The latest, Willis Towers Watson survey shows premiums are still rising year on year, and are likely to rise further

Motor premiums are on average £60 more expensive than a year ago, according to the latest Car Insurance Price Index in association with Willis Towers Watson.

And further increases in the pipeline could push the average comprehensive policy over £900 for the first time.

Premiums are 8% more than they were a year ago, even though rates saw a second consecutive quarter-on-quarter drop in prices in the final quarter of 2017. In October-December, prices fell by an average of 1.3% from the previous quarter, which was the largest quarterly reduction in more than three years.

According to the Index, which is based on price data compiled from almost six million customer quotes per quarter, the average premium rose from £579 in June 2014 to a peak of £847 in June 2017.

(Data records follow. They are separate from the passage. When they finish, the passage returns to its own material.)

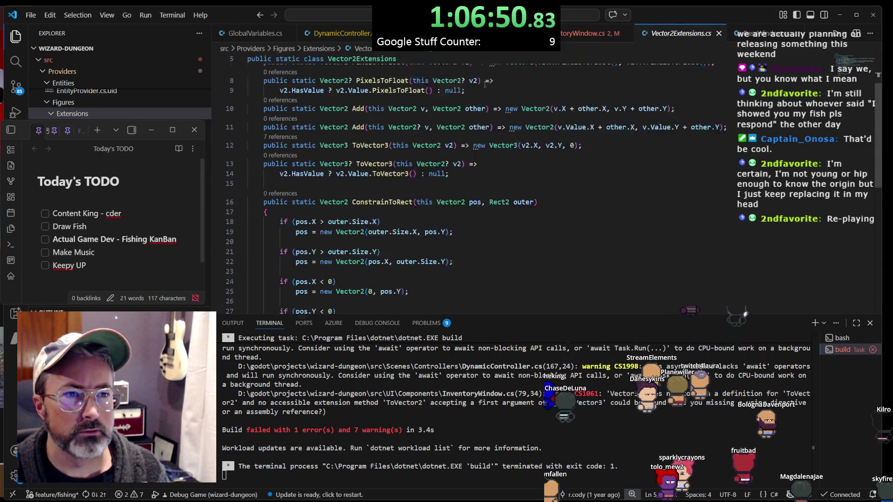
{"action": "key", "text": "ctrl+shift+f"}
{"action": "type", "text": "ToVector3"}
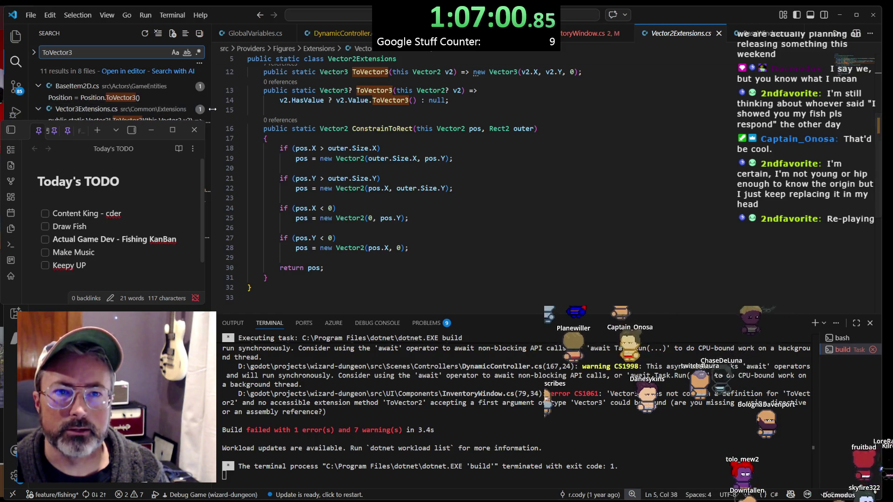
Open Vector3Extensions.cs through Quick Open by searching 'vector3e'
{"action": "left_click_drag", "start_coordinate": [217, 109], "coordinate": [214, 109]}
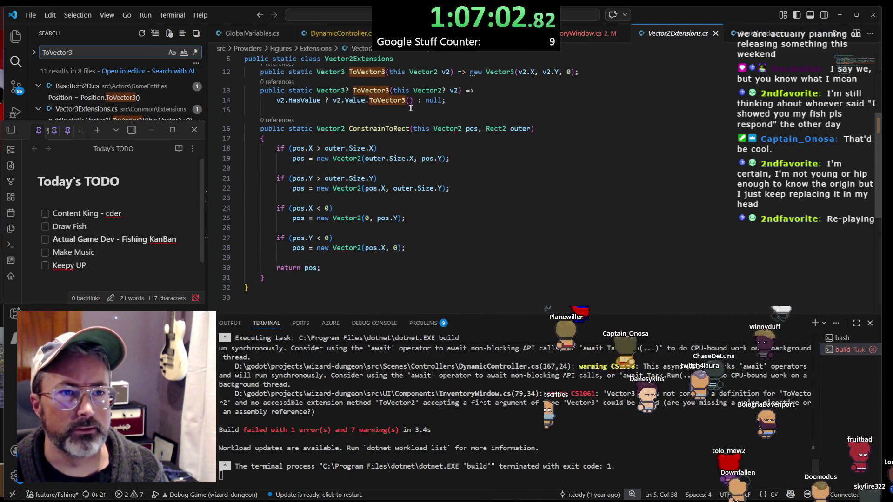
{"action": "scroll", "coordinate": [434, 120], "scroll_direction": "up", "scroll_amount": 5}
{"action": "key", "text": "ctrl+shift+e"}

This latest fall in premiums, one of only three quarterly reductions seen since September 2014, means that the average comprehensive premium is now £827 per year, or £11 lower than in September 2017. While average premiums rose by £60, or almost 8%, over the last 12 months, this represents a significant deceleration compared to recent Index results which have recorded an average year-on-year increase of £110 for the previous six quarters, the report noted.

According to Willis Towers Watson, prices fell in early part of the fourth quarter, in anticipation of an adjustment to the Ogden rate, which had been cut earlier in the year. However, towards the end of the quarter prices edged back up after the government announced on 30 November that there would be a delay in setting the new Ogden rate.

Stephen Jones, UK head of P&C pricing, claims, product and underwriting at Willis Towers Watson, commented: “While the second quarterly drop and annual deceleration in premiums will be positive news for drivers, the marginal price increases seen at the end of the year suggest a level of uncertainty and volatility will continue to trouble the market into 2018, particularly concerning the impact of ongoing developments relating to Ogden.”

Louise O’Shea, chief executive of said: “Based on the current 8% year-on-year rise we expect average comprehensive premiums to exceed £900 by the end of this year. Despite the quarterly drop we have already seen volatile pricing, with the latest figures showing a 0.4% increase in December. We also anticipate a reinsurance rate increase following last year’s Ogden rate drop, which will further impact the direction of prices.”

In contrast to results from Q3 2017, when the majority of age groups still experienced double digit percentage increases compared to the same period in 2016, most drivers in the final quarter of 2017 benefited from a significant deceleration in their average annual premiums. Female insured-only drivers aged between 56-60, for example, saw the annual increase of their premiums drop from 18.8% to 2% in the last three months. For the first time in two years, some drivers even benefited from an annual drop in premium prices, with male drivers aged 66-70 who have an additional two drivers or more on their comprehensive policy seeing their premiums cut by 2.7%, equating to an average annual premium cut from £758 to £738.

Across the country, the fall in prices experienced by most regions over the third quarter of 2017 continued in to the last three months of the year. The biggest quarterly reduction, of 8.9%, was seen in the Scottish Borders, reducing average annual premiums to £623. One or two regions did buck this trend, with drivers in the North Midlands and East/ North-East of Scotland experiencing quarterly increases of 1.3% and 2.3% respectively.

The biggest annual decrease in prices were felt in East London, where annual motor insurance prices fell on average by 0.8% from £1,545 to £1,471. Highlighting the fluctuating premiums drivers face depending on where they live, drivers in the City of London were hit by the highest annual increase of 33.4%, taking their average premiums to £1,599 and, for the first time since 2009, making it the most expensive location in the country for car insurance. The cheapest place for motor insurance in the UK is Llandridod Wells in Wales, where drivers were paying an average of £574 at the end of 2017 for comprehensive car insurance.

Jones noted: “After a tough year for insurers in 2016, motor insurers saw an uplift in prospects following last year’s proposed Ogden rate revision. However, insurers still face a number of uncertainties in 2018, including the risk that Brexit negotiations will push the Civil Liability Bill into the slow lane, which may also impact the timing of changes to the discount rate. In addition, there is always the possibility of further increases in Insurance Premium Tax, and ongoing pressures on repair costs from the weakness of Sterling and increasing repair complexity.”